While most other federal courts are under the control of the Judicial branch, immigration courts are part of the Justice Department itself, with Department of Homeland Security lawyers serving essentially as prosecutors.
Several hours after this story was published Tuesday, Justice’s Executive Office of Immigration Review — which oversees the courts and the appeal process — said that beginning Wednesday all hearings for immigrants not in custody would be postponed indefinitely.

In a tweet sent just before midnight, EOIR also announced several closures of individual courts, including facilities in Atlanta, Charlotte, Houston, New York and Sacramento. Prior to Wednesday, the only full closure due to COVID-19 was in Seattle.

It was not immediately clear precisely how the closure list was arrived at. Some handled only “non-detained” cases, so would have been empty once those cases were put off. Court personnel said Tuesday there were also reports of suspected corona virus infections at some courts.
Many involved in the immigration court process said they detected a disconnect between the aggressive measures most state and federal courts have rolled out this week and the modest steps taken by DOJ leadership earlier this week.

The president of the immigration judges’ union, Ashley Tabaddor, said Tuesday that the Trump administration’s failure to close the immigration courts showed health concerns were taking a back seat to “politically-driven law enforcement policies.”

“At every court, everyone is basically in panic mode because the appropriate measures have not been taken to protect everyone from exposure,” Tabaddor told reporters on a conference call. “The politicization of the immigration courts has progressed to infecting the basic decision-making process of the agency as to the health and safety of all involved…. An independent immigration court would’ve never succumbed to those kinds of pressures.”

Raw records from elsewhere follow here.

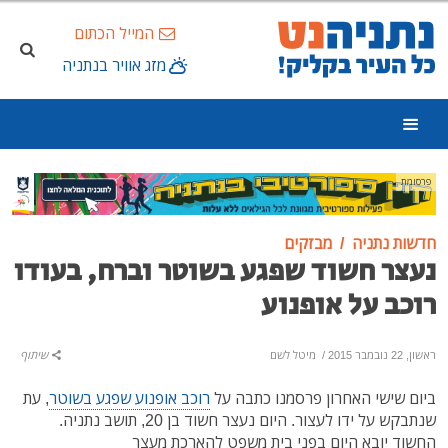
המייל הכתום
מזג אוויר בנתניה
פרסומת
חדשות נתניה
מבזקים
נעצר חשוד שפגע בשוטר וברח, בעודו
רוכב על אופנוע
ראשון, 22 נובמבר 2015
/
מיטל לשם
שיתוף
ביום שישי האחרון פרסמנו כתבה על
רוכב אופנוע שפגע בשוטר
, עת
שנתבקש על ידו לעצור. היום נעצר חשוד בן 20, תושב נתניה.
החשוד יובא היום בפני בית משפט להארכת מעצר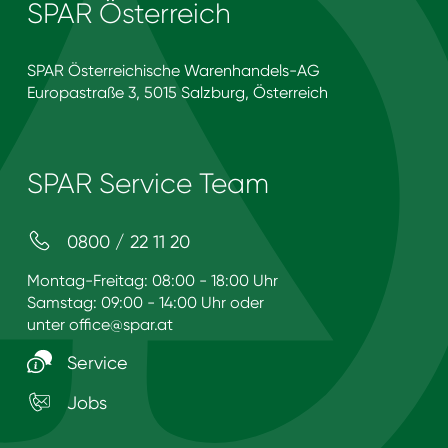
SPAR Österreich
SPAR Österreichische Warenhandels-AG
Europastraße 3, 5015 Salzburg, Österreich
SPAR Service Team
0800 / 22 11 20
Montag-Freitag: 08:00 - 18:00 Uhr
Samstag: 09:00 - 14:00 Uhr oder
unter
office@spar.at
Service
Jobs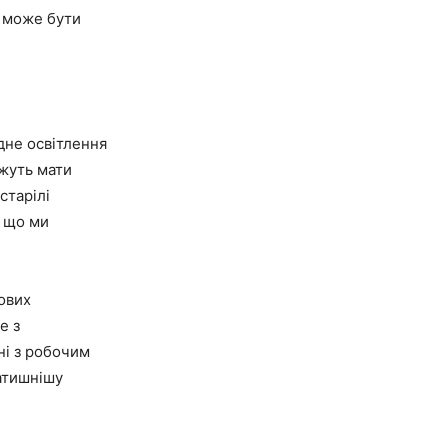
я може бути
дне освітлення
ожуть мати
старілі
, що ми
ових
е з
ні з робочим
атишнішу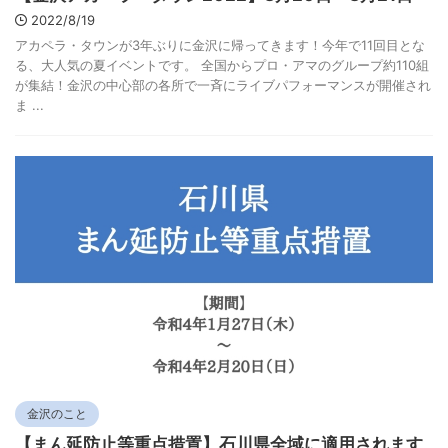
2022/8/19
アカペラ・タウンが3年ぶりに金沢に帰ってきます！今年で11回目とな
る、大人気の夏イベントです。 全国からプロ・アマのグループ約110組
が集結！金沢の中心部の各所で一斉にライブパフォーマンスが開催され
ま ...
金沢のこと
【まん延防止等重点措置】石川県全域に適用されます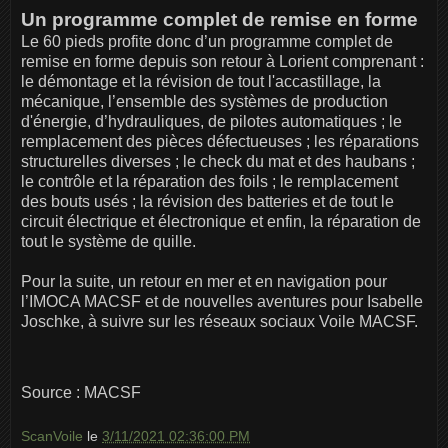
Un programme complet de remise en forme
Le 60 pieds profite donc d’un programme complet de
remise en forme depuis son retour à Lorient comprenant :
le démontage et la révision de tout l'accastillage, la
mécanique, l’ensemble des systèmes de production
d'énergie, d’hydrauliques, de pilotes automatiques ; le
remplacement des pièces défectueuses ; les réparations
structurelles diverses ; le check du mat et des haubans ;
le contrôle et la réparation des foils ; le remplacement
des bouts usés ; la révision des batteries et de tout le
circuit électrique et électronique et enfin, la réparation de
tout le système de quille.
Pour la suite, un retour en mer et en navigation pour
l’IMOCA MACSF et de nouvelles aventures pour Isabelle
Joschke, à suivre sur les réseaux sociaux Voile MACSF.
Source : MACSF
ScanVoile
le
3/11/2021 02:36:00 PM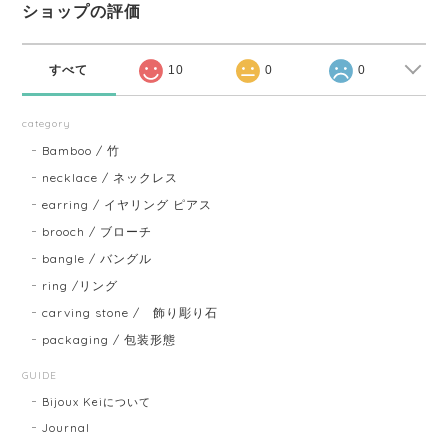
ショップの評価
すべて
10
0
0
category
Bamboo / 竹
necklace / ネックレス
earring / イヤリング ピアス
brooch / ブローチ
bangle / バングル
ring /リング
carving stone / 飾り彫り石
packaging / 包装形態
GUIDE
Bijoux Keiについて
Journal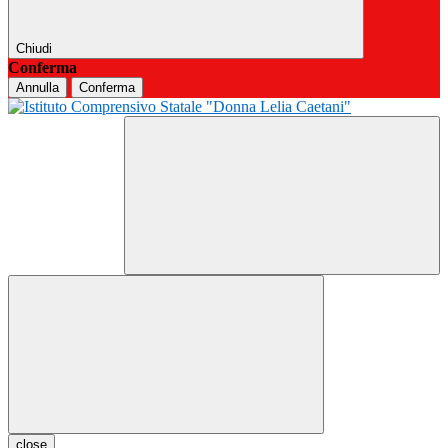
Chiudi
Conferma
Annulla
Conferma
close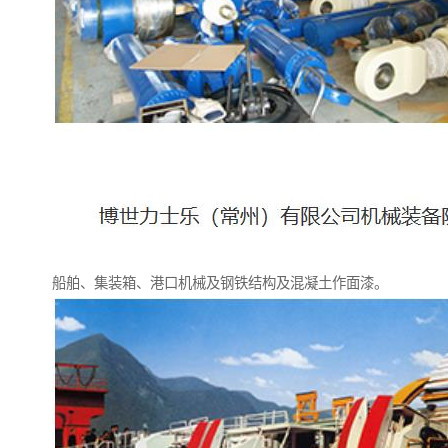
船舶、集装箱、港口机械及钢铁结构及混凝土作面漆。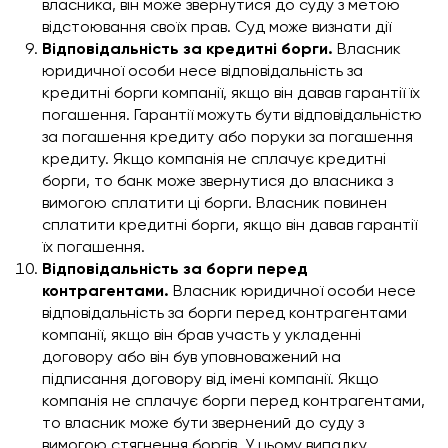
власника, він може звернутися до суду з метою
відстоювання своїх прав. Суд може визнати дії
Відповідальність за кредитні борги.
Власник
юридичної особи несе відповідальність за
кредитні борги компанії, якщо він давав гарантії їх
погашення. Гарантії можуть бути відповідальністю
за погашення кредиту або поруки за погашення
кредиту. Якщо компанія не сплачує кредитні
борги, то банк може звернутися до власника з
вимогою сплатити ці борги. Власник повинен
сплатити кредитні борги, якщо він давав гарантії
їх погашення.
Відповідальність за борги перед
контрагентами.
Власник юридичної особи несе
відповідальність за борги перед контрагентами
компанії, якщо він брав участь у укладенні
договору або він був уповноважений на
підписання договору від імені компанії. Якщо
компанія не сплачує борги перед контрагентами,
то власник може бути звернений до суду з
вимогою стягнення боргів. У цьому випадку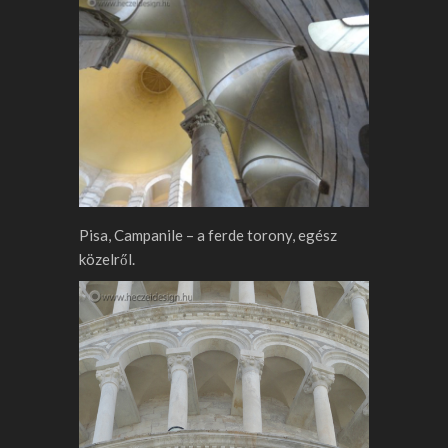
Pisa, Campanile – a ferde torony, egész
közelről.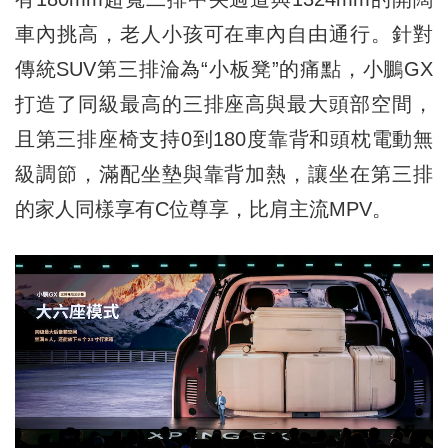
車內挑高，老人小孩可在車內自由通行。針對
傳統SUV第三排淪為“小板凳”的痛點，小鵬GX
打造了同級最高的三排座高與最大頭部空間，
且第三排座椅支持0到180度靠背和頭枕電動無
級調節，滿配坐墊與靠背加熱，讓坐在第三排
的家人同樣享有C位尊享，比肩主流MPV。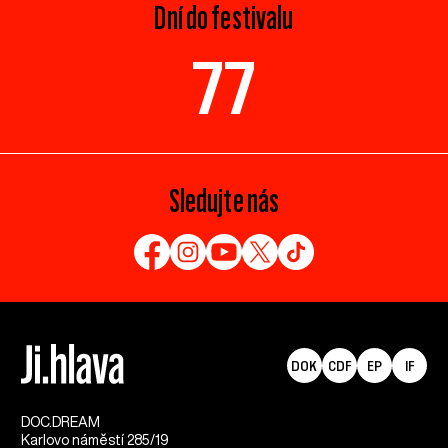
Dní do festivalu
77
Sledujte nás
DOK
CDF
EP
IF
DOC.DREAM​
Karlovo náměstí 285/19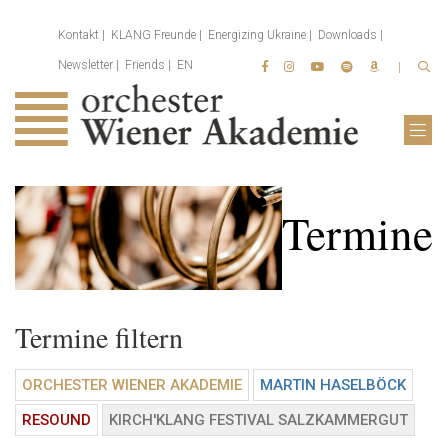
Kontakt
KLANG Freunde
Energizing Ukraine
Downloads
Newsletter
Friends
EN
Termine
Termine filtern
ORCHESTER WIENER AKADEMIE
MARTIN HASELBÖCK
RESOUND
KIRCH'KLANG FESTIVAL SALZKAMMERGUT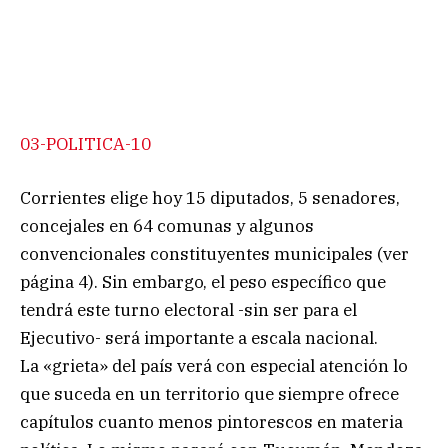
03-POLITICA-10
Corrientes elige hoy 15 diputados, 5 senadores,
concejales en 64 comunas y algunos
convencionales constituyentes municipales (ver
página 4). Sin embargo, el peso específico que
tendrá este turno electoral -sin ser para el
Ejecutivo- será importante a escala nacional.
La «grieta» del país verá con especial atención lo
que suceda en un territorio que siempre ofrece
capítulos cuanto menos pintorescos en materia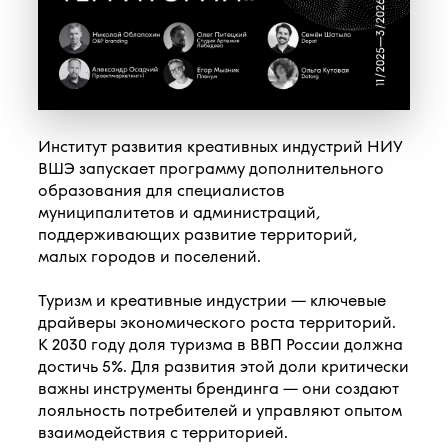
Институт развития креативных индустрий НИУ
ВШЭ запускает программу дополнительного
образования для специалистов
муниципалитетов и администраций,
поддерживающих развитие территорий,
малых городов и поселений.
Туризм и креативные индустрии — ключевые
драйверы экономического роста территорий.
К 2030 году доля туризма в ВВП России должна
достичь 5%. Для развития этой доли критически
важны инструменты брендинга — они создают
лояльность потребителей и управляют опытом
взаимодействия с территорией.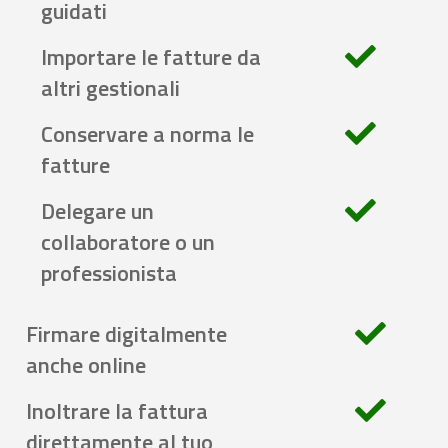
guidati
Importare le fatture da
altri gestionali
Conservare a norma le
fatture
Delegare un
collaboratore o un
professionista
Firmare digitalmente
anche online
Inoltrare la fattura
direttamente al tuo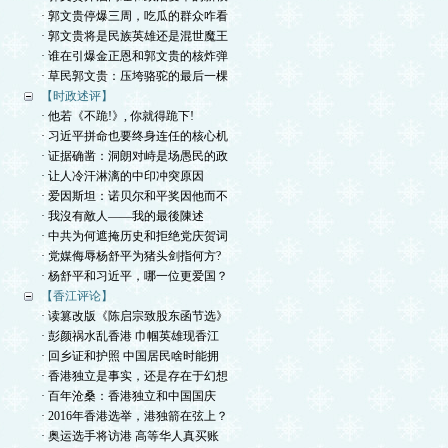
· 郭文贵停爆三周，吃瓜的群众咋看
· 郭文贵将是民族英雄还是混世魔王
· 谁在引爆金正恩和郭文贵的核炸弹
· 草民郭文贵：压垮骆驼的最后一棵
【时政述评】
· 他若《不跪!》, 你就得跪下!
· 习近平拼命也要终身连任的核心机
· 证据确凿：洞朗对峙是场愚民的政
· 让人冷汗淋漓的中印冲突原因
· 爱因斯坦：诺贝尔和平奖因他而不
· 我沒有敵人——我的最後陳述
· 中共为何遮掩历史和拒绝党庆贺词
· 党媒侮辱杨舒平为猪头剑指何方?
· 杨舒平和习近平，哪一位更爱国？
【香江评论】
· 读篡改版《陈启宗致股东函节选》
· 彭颜祸水乱香港 巾帼英雄现香江
· 回乡证和护照 中国居民啥时能拥
· 香港独立是事实，还是存在于幻想
· 百年沧桑：香港独立和中国国庆
· 2016年香港选举，港独箭在弦上？
· 奥运选手将访港 高等华人真买账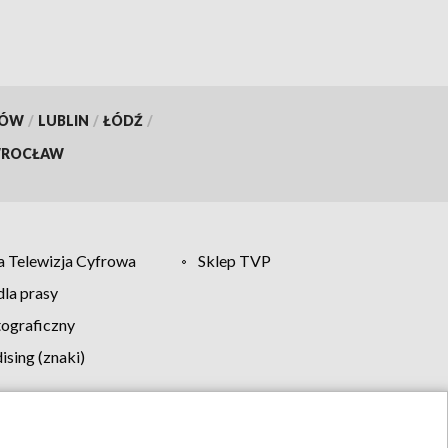
KÓW
/
LUBLIN
/
ŁÓDŹ
/
ROCŁAW
 Telewizja Cyfrowa
Sklep TVP
la prasy
tograficzny
sing (znaki)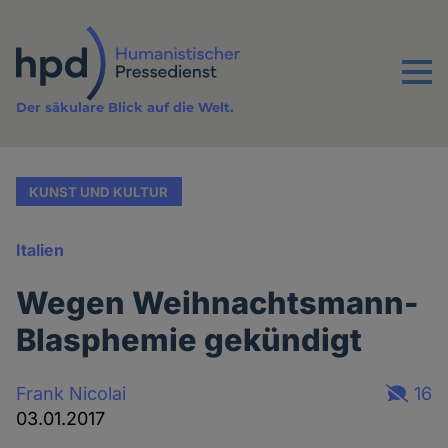
Direkt
zum
Inhalt
Menu
Der säkulare Blick auf die Welt.
KUNST UND KULTUR
Italien
Wegen Weihnachtsmann-
Blasphemie gekündigt
Frank Nicolai
16
03.01.2017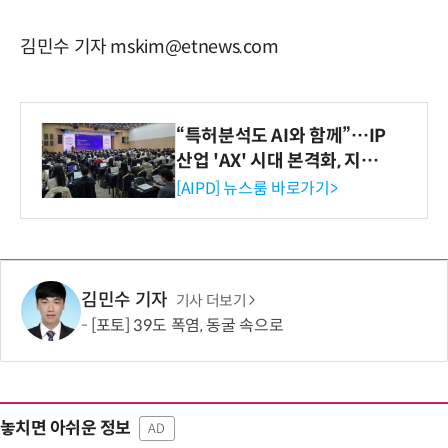
김민수 기자 mskim@etnews.com
“특허분석도 AI와 함께”…IP
산업 'AX' 시대 본격화, 지식
재산처 1호 AI IP데이터분석
[AIPD] 뉴스룸 바로가기>
사 탄생
김민수 기자
기사 더보기
[포토] 39도 폭염, 동굴 속으로
놓치면 아쉬운 정보
AD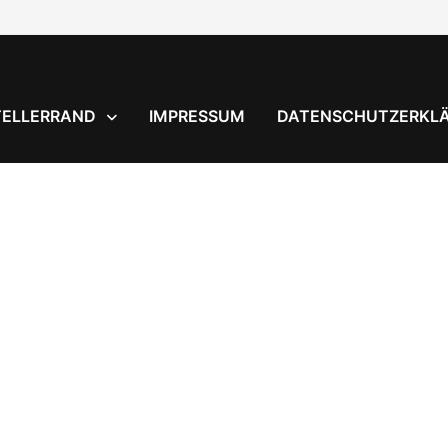
TELLERRAND
IMPRESSUM
DATENSCHUTZERKL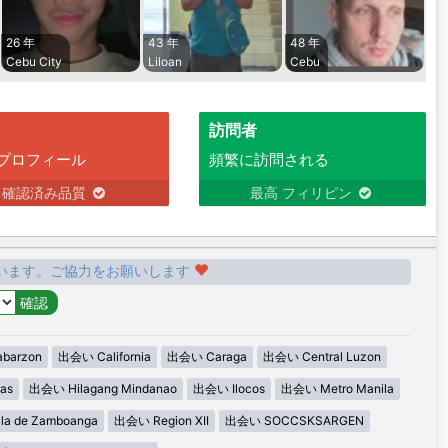
26 年
43 年
48 年
Cebu City
Liloan
Cebu
訪問者
プロフィール
頻繁に訪問される
確認済み品質
最高 フィリピン
います。ご協力をお願いします
barzon
出会い California
出会い Caraga
出会い Central Luzon
as
出会い Hilagang Mindanao
出会い Ilocos
出会い Metro Manila
la de Zamboanga
出会い Region XII
出会い SOCCSKSARGEN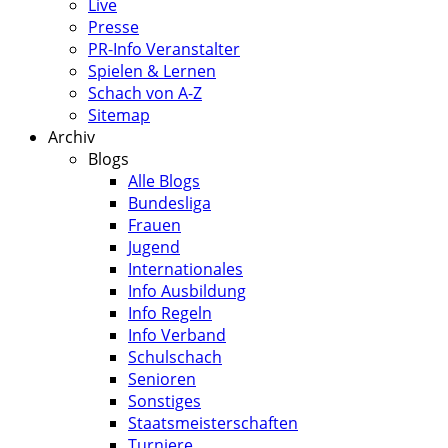
Live
Presse
PR-Info Veranstalter
Spielen & Lernen
Schach von A-Z
Sitemap
Archiv
Blogs
Alle Blogs
Bundesliga
Frauen
Jugend
Internationales
Info Ausbildung
Info Regeln
Info Verband
Schulschach
Senioren
Sonstiges
Staatsmeisterschaften
Turniere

The administration’s decision to press on with most hearings has forged an unusual alliance, with the lawyers who advocate for immigrants and those who press for their deportation joining together to call for a temporary halt to hearings.

“COVID-19 not discriminate between a DHS trial attorney, private counsel, the respondents or court employees. We are all in it together,” Tabbador said. “Everyone is at risk.”